This article appeared online at TheNewAmerican.com on Sunday, July 12, 2020:
Energy Secretary Dan Brouillette, speaking to energy executives in Houston on Friday, said the U.S. energy industry “will come back, and it will come back very, very strong.” He added: “Energy underpins everything we do in the U.S. economy. It’s one of the backbones of the strength of the economy and the nation itself.”
The question is: just how far will the industry come back?
So, oil traders are buying the bullish argument that oil is going to move higher, thanks to the economic recovery. That recovery is strong, with retail sales, the housing industry, and over-the-road trucking activity all bouncing back.
Add to that the latest from the International Energy Agency (IEA) saying that the worst effects of the COVID shutdown have passed, and the case for increasingly strong demand for energy is persuasive.
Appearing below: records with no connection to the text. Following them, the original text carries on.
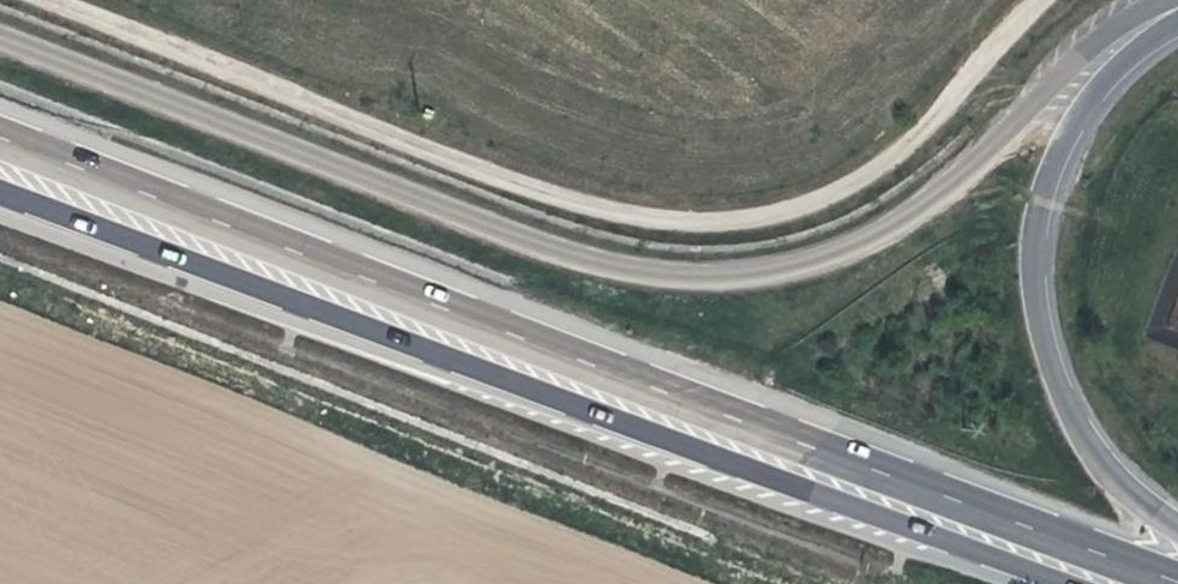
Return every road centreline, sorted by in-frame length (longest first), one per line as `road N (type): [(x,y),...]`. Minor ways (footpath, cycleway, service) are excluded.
road 1 (tertiary): [(1177,7),(1126,22),(1092,44),(931,198),(850,248),(778,268),(700,274),(630,270),(533,243),(0,38)]
road 2 (primary): [(1177,581),(0,136)]
road 3 (primary): [(0,188),(1068,583)]
road 4 (track): [(42,0),(477,173),(690,224),(753,220),(818,202),(875,169),(925,127),(1040,0)]
road 5 (primary): [(1177,523),(1106,470),(1082,432),(1041,333),(1033,232),(1070,130),(1102,83),(1177,13)]

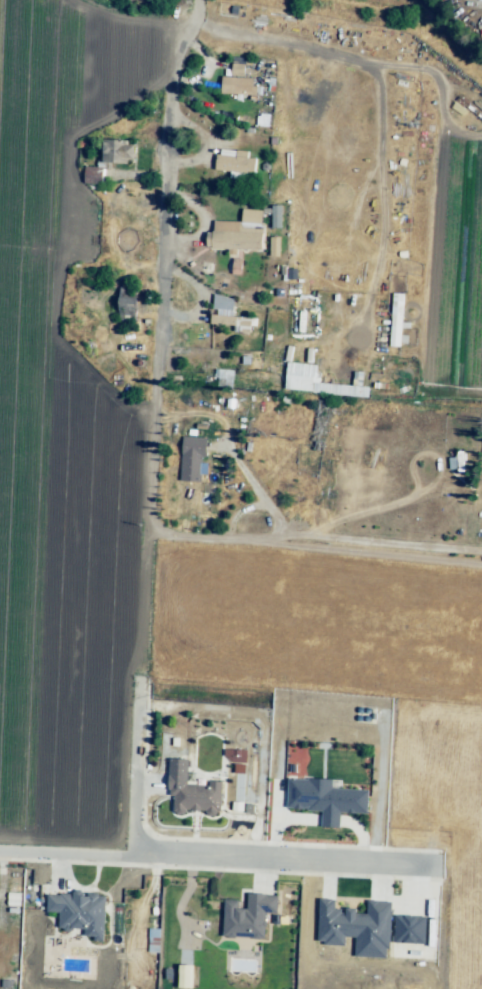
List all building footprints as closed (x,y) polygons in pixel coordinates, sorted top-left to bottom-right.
[(229,64),(243,64),(243,75),(229,75),(229,64)] [(219,91),(220,76),(256,77),(256,92),(219,91)] [(105,138),(117,138),(117,146),(117,162),(105,162),(105,138)] [(137,166),(117,166),(117,162),(117,146),(137,146),(137,166)] [(214,171),(214,151),(256,151),(256,171),(214,171)] [(103,186),(84,186),(84,168),(103,168),(103,186)] [(272,204),(281,204),(281,226),(273,226),(272,204)] [(242,212),(261,212),(261,225),(242,225),(242,212)] [(262,254),(234,254),(234,233),(262,233),(262,254)] [(270,255),(280,255),(279,236),(270,236),(270,255)] [(401,347),(403,293),(392,293),(390,346),(401,347)] [(136,322),(119,322),(120,294),(137,295),(136,322)] [(238,302),(238,294),(250,294),(250,302),(238,302)] [(232,310),(234,297),(213,295),(212,308),(232,310)] [(258,305),(258,295),(274,295),(274,304),(258,305)] [(211,328),(211,318),(253,319),(253,329),(211,328)] [(233,369),(233,387),(215,386),(216,368),(233,369)] [(286,374),(285,392),(368,396),(368,386),(314,383),(314,376),(286,374)] [(183,438),(206,438),(206,482),(183,482),(183,438)] [(246,750),(224,749),(223,760),(245,761),(246,750)] [(220,812),(167,810),(168,771),(186,772),(185,783),(206,784),(206,778),(221,778),(220,812)] [(367,789),(332,788),(332,779),(287,778),(287,809),(321,810),(321,827),(339,827),(340,813),(367,813),(367,789)] [(278,893),(250,893),(249,913),(236,913),(236,900),(221,900),(220,937),(264,938),(264,914),(278,915),(278,893)] [(106,895),(50,894),(50,915),(60,916),(60,930),(83,931),(83,942),(105,943),(106,895)] [(392,899),(390,959),(355,957),(356,937),(341,936),(340,944),(315,944),(317,901),(339,902),(339,913),(364,914),(365,898),(392,899)] [(425,916),(395,915),(394,943),(424,943),(425,916)] [(148,951),(159,952),(159,929),(149,928),(148,951)] [(192,964),(178,964),(178,988),(191,988),(192,964)]
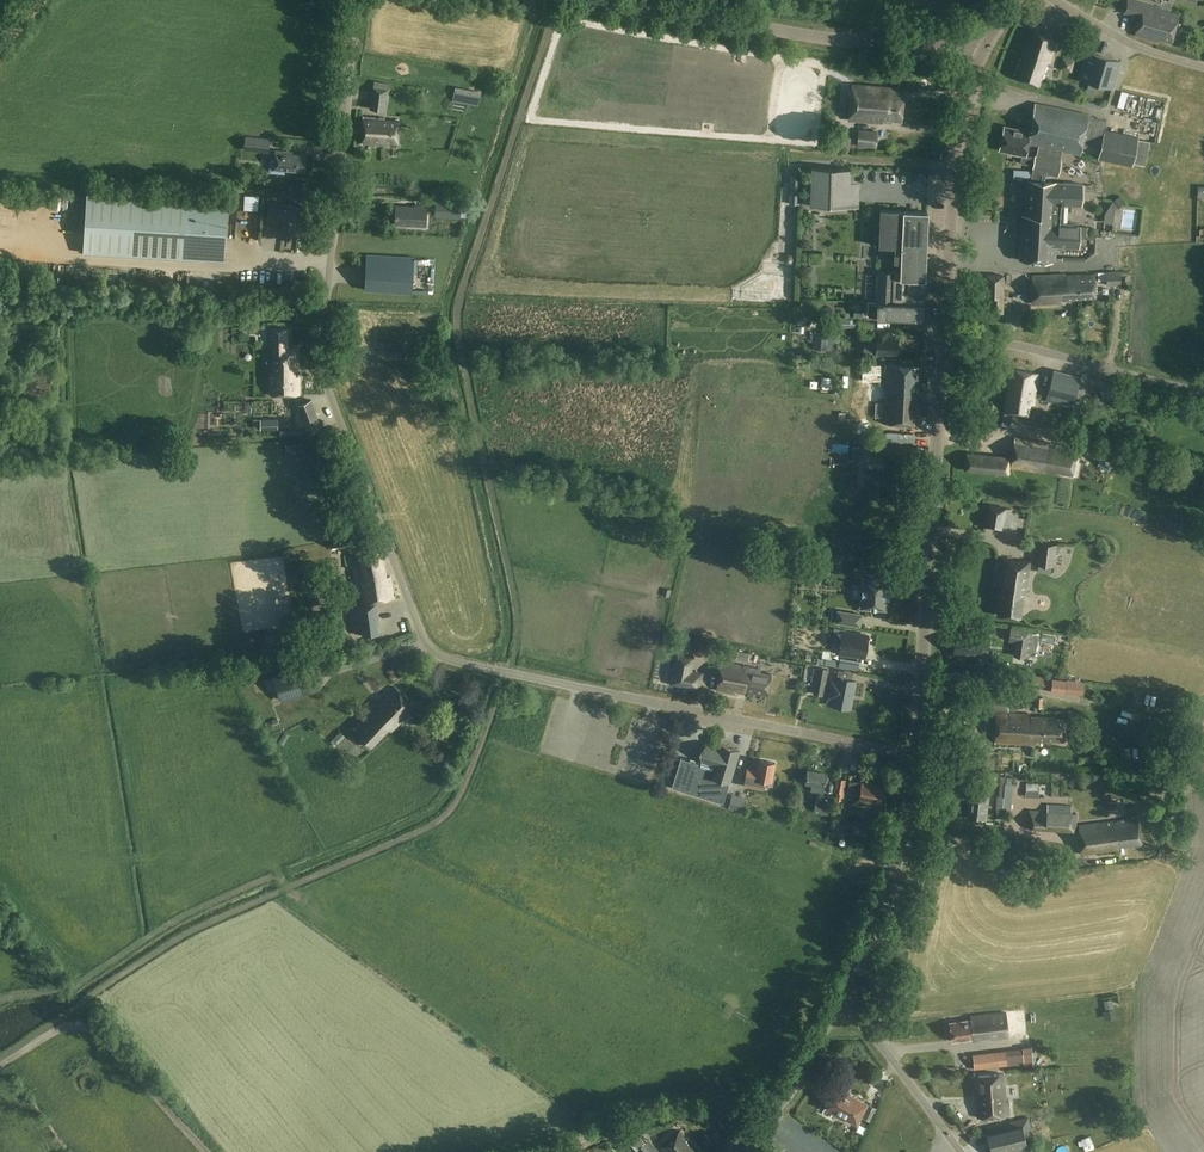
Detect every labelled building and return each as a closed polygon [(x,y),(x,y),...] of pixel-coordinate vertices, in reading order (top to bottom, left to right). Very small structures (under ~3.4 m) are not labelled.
[(1163,8),(1128,0),(1125,14),(1141,18),(1137,37),(1158,42),(1159,40),(1175,43),(1181,15),(1162,11),(1163,8)] [(1057,37),(1030,28),(1021,54),(1022,54),(1014,78),(1038,85),(1048,62),(1049,63),(1057,37)] [(1121,61),(1086,51),(1078,79),(1113,89),(1121,61)] [(1067,58),(1065,68),(1072,70),(1074,60),(1067,58)] [(374,81),(370,107),(384,109),(389,84),(374,81)] [(904,88),(851,84),(848,119),(883,122),(883,121),(892,122),(893,120),(902,120),(904,88)] [(454,87),(452,101),(460,102),(463,89),(454,87)] [(1031,177),(1045,178),(1046,172),(1057,175),(1060,161),(1062,150),(1080,154),(1082,146),(1100,150),(1098,158),(1132,165),(1133,163),(1145,165),(1150,141),(1138,139),(1138,136),(1105,129),(1107,120),(1088,116),(1088,114),(1035,103),(1030,129),(1019,127),(1018,129),(1004,127),(1004,128),(1001,129),(1000,134),(1002,136),(999,148),(1011,151),(1010,153),(1018,155),(1019,153),(1022,153),(1020,164),(1031,166),(1033,155),(1025,154),(1028,142),(1038,145),(1036,155),(1035,155),(1032,169),(1033,169),(1031,177)] [(385,117),(363,115),(361,143),(389,145),(389,142),(398,143),(400,121),(385,120),(385,117)] [(876,131),(859,130),(858,145),(875,146),(876,131)] [(257,138),(256,151),(268,152),(269,139),(257,138)] [(293,151),(276,150),(275,159),(271,159),(270,172),(285,173),(286,169),(304,171),(306,155),(293,153),(293,151)] [(850,171),(812,169),(810,204),(859,206),(860,183),(850,183),(850,171)] [(802,171),(790,171),(789,194),(802,194),(802,171)] [(1045,178),(1031,177),(1031,179),(1028,179),(1025,222),(1022,228),(1020,258),(1053,260),(1053,247),(1079,248),(1080,226),(1063,225),(1064,205),(1081,206),(1082,182),(1044,180),(1045,178)] [(228,200),(87,192),(83,252),(225,261),(228,200)] [(293,206),(269,203),(268,219),(282,220),(281,234),(294,235),(295,223),(299,223),(300,208),(293,207),(293,206)] [(428,205),(415,205),(415,206),(397,205),(396,224),(427,226),(428,205)] [(927,211),(903,211),(880,209),(878,246),(894,247),(894,262),(901,262),(900,273),(878,272),(877,302),(868,302),(868,314),(882,315),(882,316),(923,317),(927,211)] [(239,210),(239,240),(261,240),(261,210),(239,210)] [(84,218),(73,218),(73,229),(83,229),(84,218)] [(415,257),(367,254),(364,289),(412,292),(415,257)] [(1120,284),(1119,271),(1106,271),(1106,285),(1120,284)] [(1066,275),(1065,273),(1032,276),(1032,303),(1062,302),(1062,298),(1095,296),(1094,274),(1066,275)] [(1003,275),(986,275),(986,295),(991,295),(991,311),(1003,312),(1003,275)] [(288,349),(288,328),(270,328),(270,346),(274,346),(274,372),(271,372),(272,394),(300,394),(300,373),(296,373),(295,349),(288,349)] [(887,330),(877,329),(875,354),(886,354),(886,353),(896,353),(897,337),(890,337),(890,335),(887,335),(887,330)] [(828,335),(815,334),(814,349),(827,350),(828,335)] [(918,366),(888,364),(886,401),(884,401),(883,422),(918,424),(919,402),(916,402),(918,366)] [(863,365),(862,380),(880,381),(880,365),(863,365)] [(1040,373),(1010,368),(1006,387),(1009,388),(1005,412),(1029,416),(1030,404),(1034,405),(1040,373)] [(1080,376),(1054,369),(1046,400),(1072,407),(1080,376)] [(858,382),(857,396),(873,397),(873,383),(858,382)] [(323,428),(312,400),(298,405),(308,433),(323,428)] [(1053,424),(1003,414),(1001,424),(1029,430),(1030,428),(1051,432),(1053,424)] [(1051,442),(1016,437),(1011,467),(1046,472),(1046,471),(1073,475),(1077,448),(1051,444),(1051,442)] [(916,446),(878,444),(878,458),(915,460),(916,446)] [(1010,456),(967,453),(966,470),(1009,474),(1010,456)] [(1100,465),(1110,472),(1116,463),(1105,457),(1100,465)] [(1005,508),(989,505),(986,524),(1002,526),(1008,527),(1011,509),(1005,508)] [(1055,538),(1041,537),(1039,557),(1035,557),(1035,564),(1055,567),(1058,545),(1054,544),(1055,538)] [(386,577),(382,549),(359,552),(362,570),(360,570),(364,603),(393,599),(390,576),(386,577)] [(1013,559),(1002,558),(998,583),(1001,584),(997,615),(1021,618),(1024,596),(1026,597),(1030,561),(1020,560),(1020,564),(1012,563),(1013,559)] [(348,572),(351,595),(359,594),(357,571),(348,572)] [(861,608),(886,610),(886,598),(888,598),(888,591),(887,591),(888,579),(863,578),(861,608)] [(375,606),(372,604),(347,608),(350,628),(362,626),(364,636),(379,634),(375,606)] [(859,626),(861,615),(838,611),(836,622),(859,626)] [(1030,632),(1011,629),(1009,641),(1016,642),(1014,655),(1026,657),(1030,632)] [(868,636),(843,631),(839,653),(865,657),(868,636)] [(1051,634),(1031,632),(1029,653),(1049,655),(1051,634)] [(989,636),(955,633),(953,655),(980,657),(981,650),(988,650),(989,636)] [(671,683),(699,689),(701,676),(690,674),(693,656),(677,653),(671,683)] [(829,660),(828,667),(852,671),(853,664),(829,660)] [(760,669),(721,661),(716,689),(735,693),(736,688),(767,694),(771,674),(759,672),(760,669)] [(311,692),(304,667),(273,676),(281,701),(311,692)] [(829,669),(818,667),(815,682),(825,684),(829,669)] [(1085,685),(1032,675),(1030,687),(1083,696),(1085,685)] [(855,681),(836,677),(835,683),(833,682),(832,686),(831,685),(829,696),(832,697),(831,705),(850,708),(855,681)] [(416,706),(395,687),(373,709),(373,711),(354,731),(370,747),(387,728),(391,732),(416,706)] [(1010,693),(973,691),(972,707),(1014,710),(1015,695),(1010,695),(1010,693)] [(1039,708),(1047,708),(1046,697),(1038,697),(1039,708)] [(1028,714),(997,713),(996,743),(1037,745),(1038,740),(1054,741),(1054,740),(1064,740),(1065,718),(1054,718),(1054,717),(1028,716),(1028,714)] [(344,732),(334,742),(338,746),(348,736),(344,732)] [(721,747),(708,743),(699,750),(702,761),(701,764),(694,762),(695,760),(690,758),(689,761),(680,758),(671,787),(724,803),(740,749),(722,744),(721,747)] [(776,763),(759,760),(757,770),(748,768),(744,785),(763,789),(765,780),(772,782),(776,763)] [(827,773),(807,769),(805,783),(812,784),(810,791),(823,793),(827,773)] [(882,785),(849,780),(847,792),(859,794),(858,799),(879,803),(882,785)] [(991,787),(969,784),(967,801),(970,802),(968,818),(987,820),(991,787)] [(748,800),(732,795),(728,808),(744,813),(748,800)] [(831,802),(816,799),(813,812),(828,815),(831,802)] [(1072,806),(1048,804),(1048,811),(1031,809),(1029,828),(1077,832),(1078,813),(1072,813),(1072,806)] [(1139,842),(1136,818),(1079,825),(1083,854),(1119,850),(1119,845),(1139,842)] [(1009,1037),(1006,1012),(970,1016),(971,1020),(950,1022),(952,1041),(974,1039),(974,1041),(1009,1037)] [(1035,1041),(1036,1052),(1042,1052),(1042,1045),(1053,1044),(1053,1032),(1041,1033),(1042,1040),(1035,1041)] [(1010,1065),(1008,1049),(987,1052),(989,1067),(1010,1065)] [(1006,1100),(1005,1074),(979,1075),(981,1102),(977,1102),(978,1117),(1010,1115),(1009,1100),(1006,1100)] [(868,1103),(836,1086),(825,1107),(857,1124),(868,1103)] [(1028,1118),(986,1129),(992,1151),(1030,1151),(1027,1141),(1034,1139),(1028,1118)] [(680,1130),(661,1148),(665,1151),(696,1151),(683,1137),(685,1135),(680,1130)] [(829,1132),(827,1138),(837,1142),(840,1135),(829,1132)] [(640,1136),(631,1144),(636,1150),(638,1149),(640,1151),(652,1151),(644,1143),(646,1142),(640,1136)]
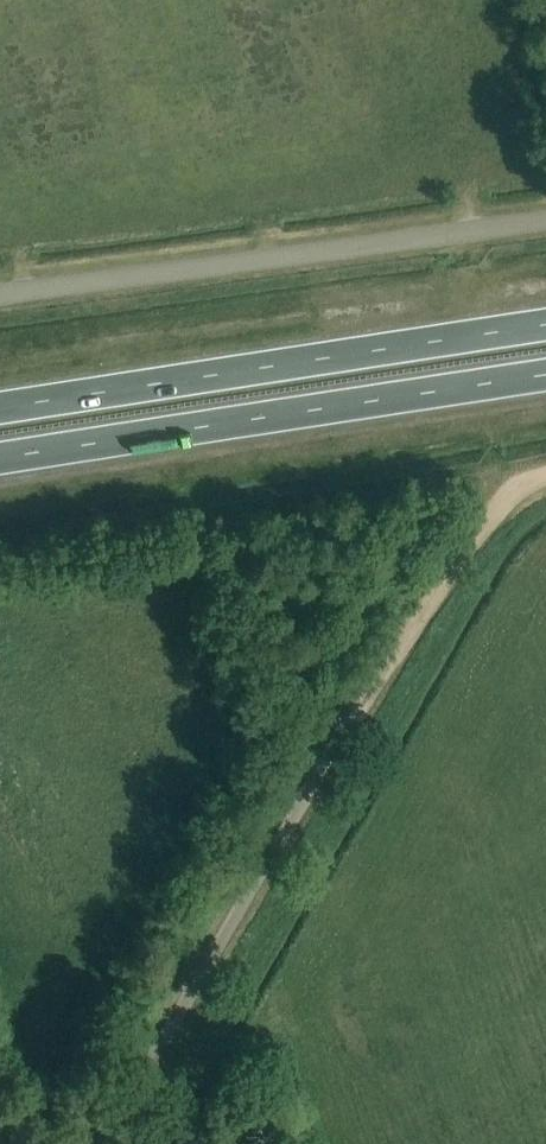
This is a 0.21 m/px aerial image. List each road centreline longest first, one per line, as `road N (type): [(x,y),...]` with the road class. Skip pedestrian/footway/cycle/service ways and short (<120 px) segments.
road 1 (trunk): [(545,327),(0,410)]
road 2 (trunk): [(0,460),(545,377)]
road 3 (unclassified): [(545,220),(0,295)]
road 4 (unclassified): [(103,1143),(348,726)]
road 5 (track): [(348,726),(490,513),(545,478)]

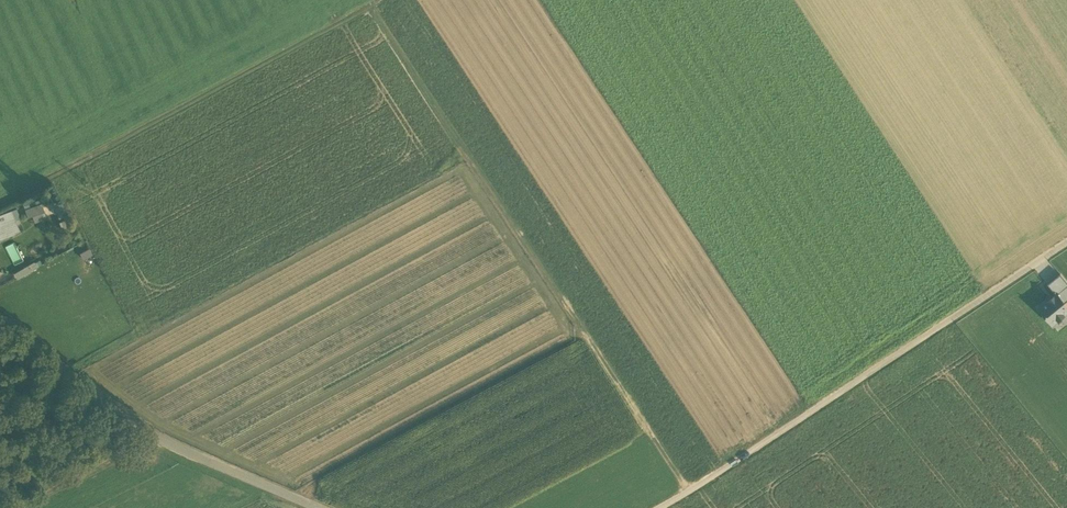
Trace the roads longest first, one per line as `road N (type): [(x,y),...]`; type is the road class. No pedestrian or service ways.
road 1 (track): [(369,4),(687,491)]
road 2 (unclassified): [(657,507),(1066,242)]
road 3 (track): [(0,206),(375,0)]
road 4 (unclassified): [(0,320),(131,423),(320,507)]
Specifically, the IEA says it expects that U.S. crude oil production, which has been hammered not only by a drop in demand but by credit limits being imposed by banks and investors, will “bottom out” in the second half of 2020 and continue its rebound into 2021.
As we surmised here in May, oil could hit $55 a barrel by next summer, making $2 gas at the pump a distant memory.
That case is made even stronger with the expectation that OPEC, which meets on Wednesday (via web conference), will reverse its current restrictions on production only modestly.
On the other hand, some analysts are expecting a spike in crude oil prices to $!00 a barrel or even $150 a barrel over the next couple of years. Trevor Woods, chief investment officer at the hedge fund Northern Trace Capital, says that oil producers are going to have difficulty funding that rebound, thanks to cutbacks on credit from lenders and hedge funds like his: “That funding pressure is going to be massive. It’s going to be really difficult for some of the producers to produce. We could hit $150 [a barrel] pretty easily by 2025.”
With majors like Exxon Mobil and BP (British Petroleum) cutting their capital expenditures massively — by nearly a third this year — it’s going to be difficult to reverse direction in the face of increasing demand. It’s like turning an ocean liner: It could years to turn that ship around.
And with the rig count down by 700 (from close to 1,000 last year) to just 300, it’s going to take time to get them back up and running. And while there is still a glut of crude floating around the world in tankers, that glut could disappear quickly as producers struggle to get back to full production in the face of increasing demand.
Citigroup, the third largest bank in the country, says that a return to $100 oil is “more fantasy than reality,” as that demand for oil and gas will never return to its previous levels. Thanks to the COVID shutdown, fewer people will be flying and driving. Meetings going virtual will be the new normal, reducing the need to move employees around the world (i.e., OPEC’s virtual meeting on Wednesday).
So the case remains persuasive that oil is more likely to be $45 to $55 a barrel in the long run, keeping gas prices well under $4 a gallon at the pump.